=== The data ===
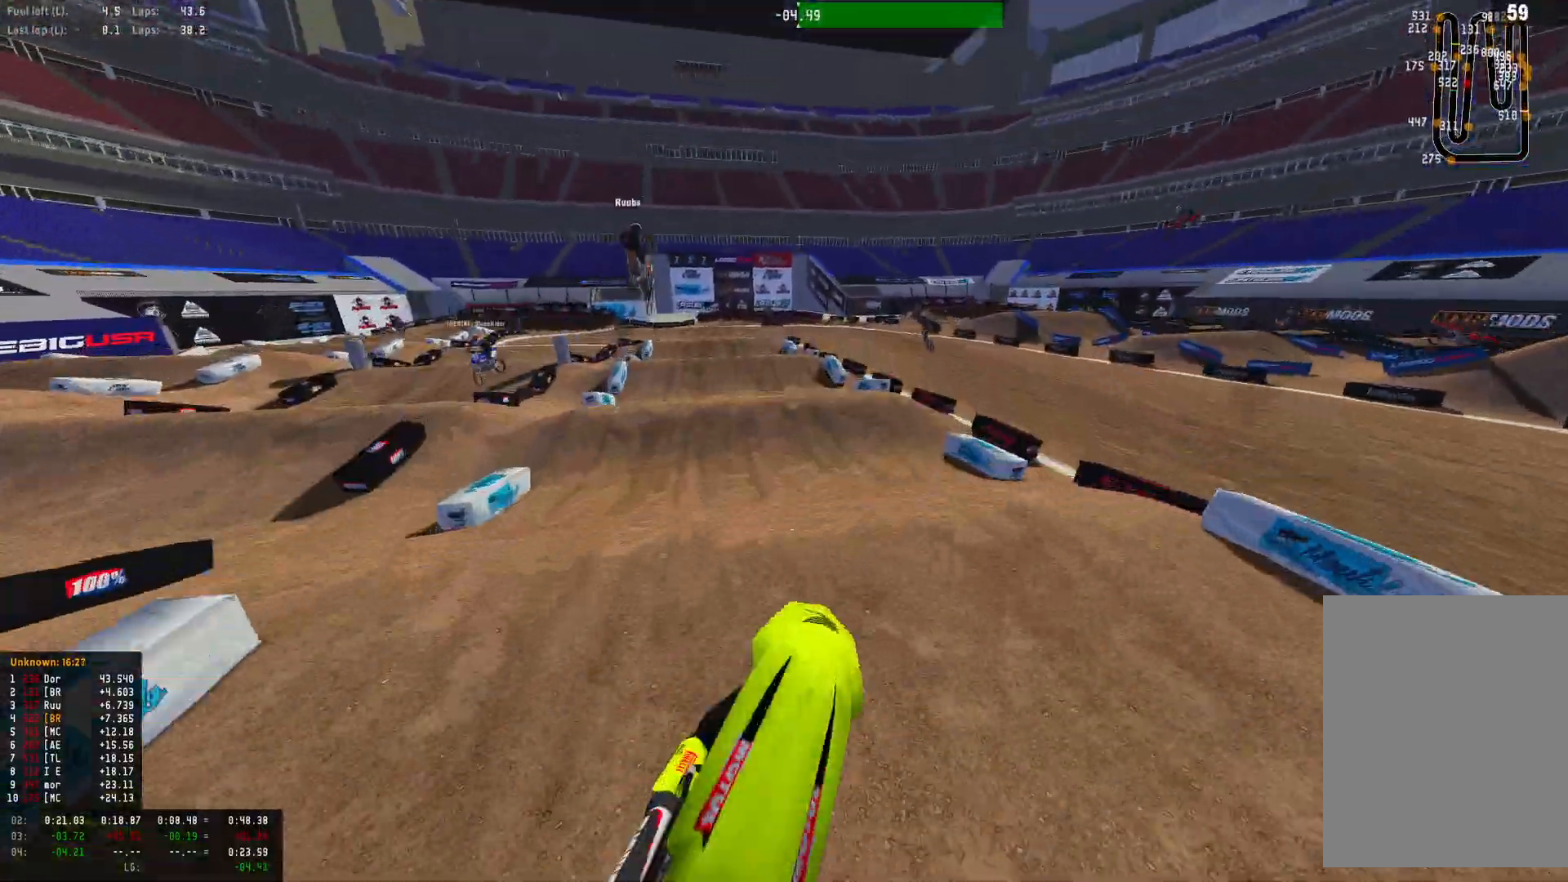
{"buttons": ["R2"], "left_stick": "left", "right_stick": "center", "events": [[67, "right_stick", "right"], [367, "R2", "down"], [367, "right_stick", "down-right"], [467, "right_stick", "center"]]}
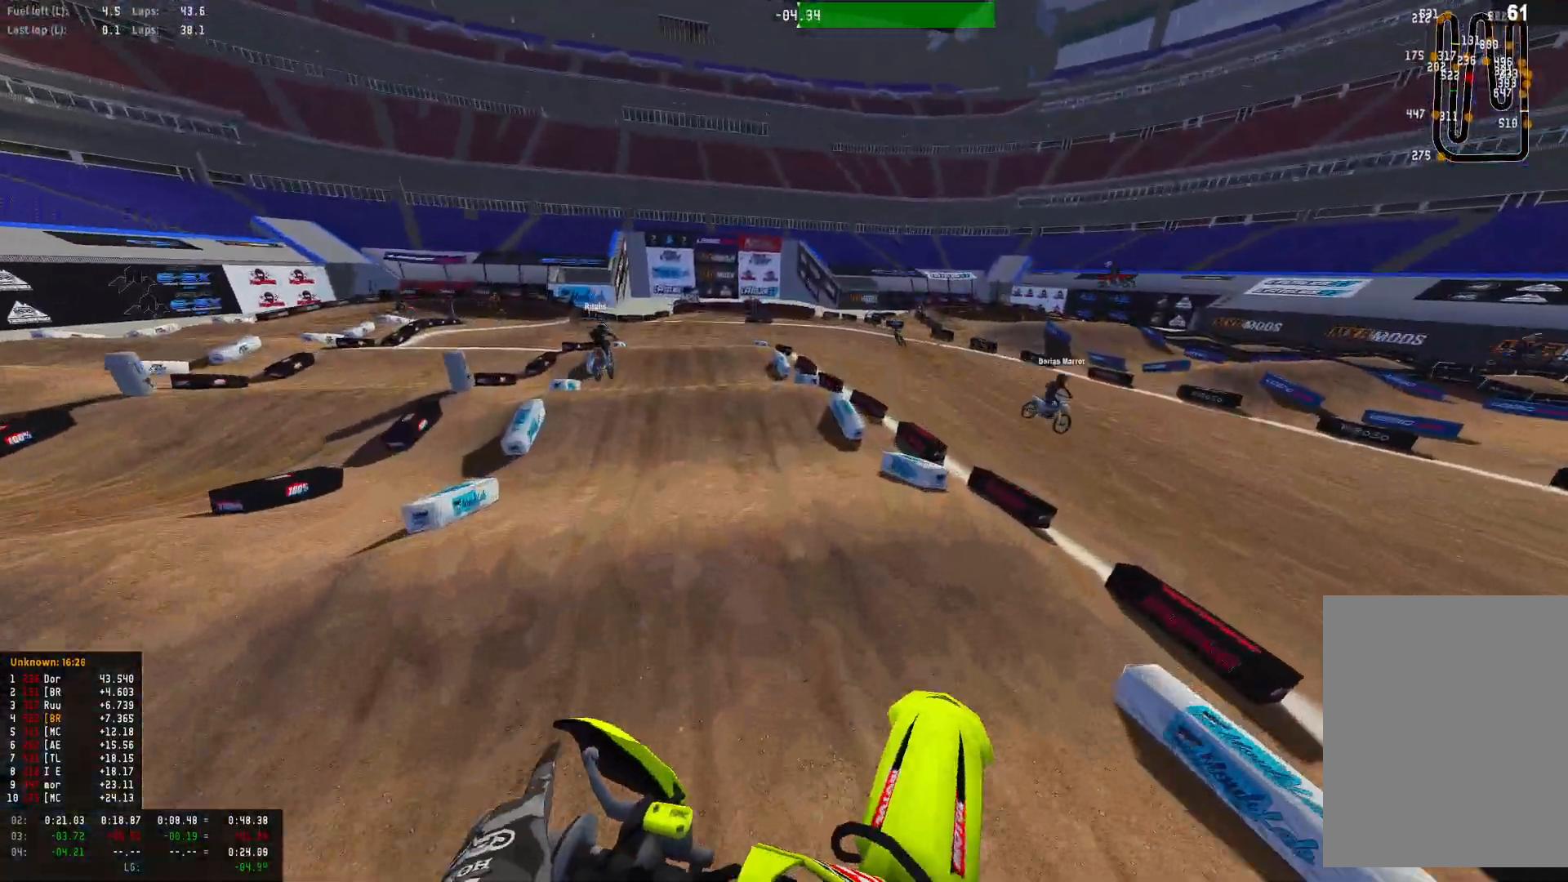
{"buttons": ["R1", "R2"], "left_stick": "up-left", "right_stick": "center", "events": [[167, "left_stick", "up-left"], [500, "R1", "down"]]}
===
=== The data ===
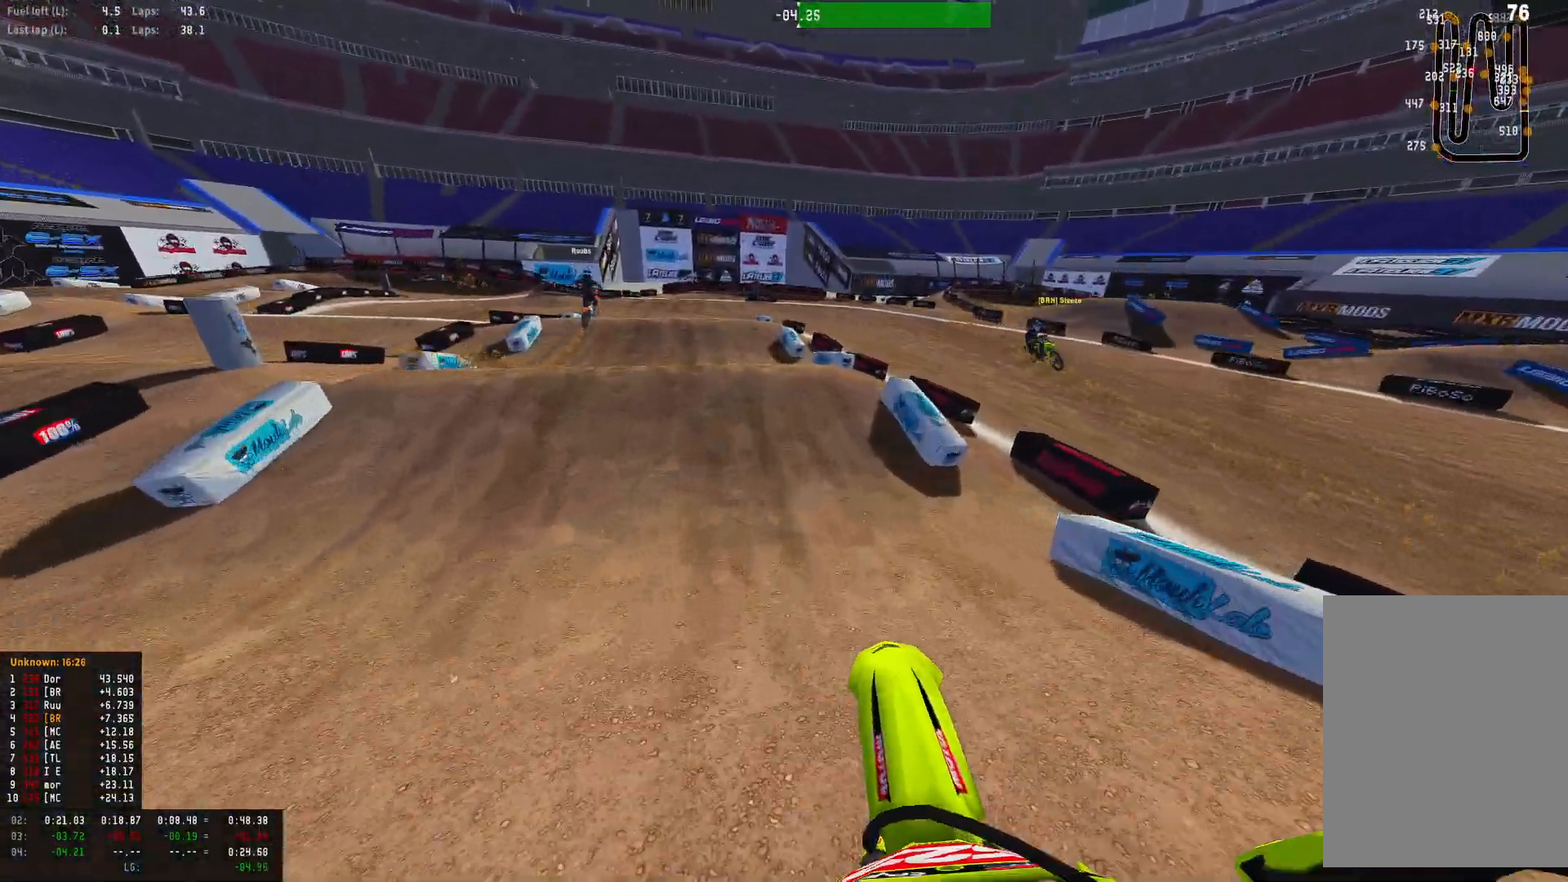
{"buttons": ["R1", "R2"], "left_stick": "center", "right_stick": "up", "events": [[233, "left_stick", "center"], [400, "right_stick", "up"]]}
===
[What to do]: Show every line above where "down" is found.

[Answer area]:
{"buttons": ["R2"], "left_stick": "left", "right_stick": "center", "events": [[67, "right_stick", "right"], [367, "R2", "down"], [367, "right_stick", "down-right"], [467, "right_stick", "center"]]}
{"buttons": ["R1", "R2"], "left_stick": "up-left", "right_stick": "center", "events": [[167, "left_stick", "up-left"], [500, "R1", "down"]]}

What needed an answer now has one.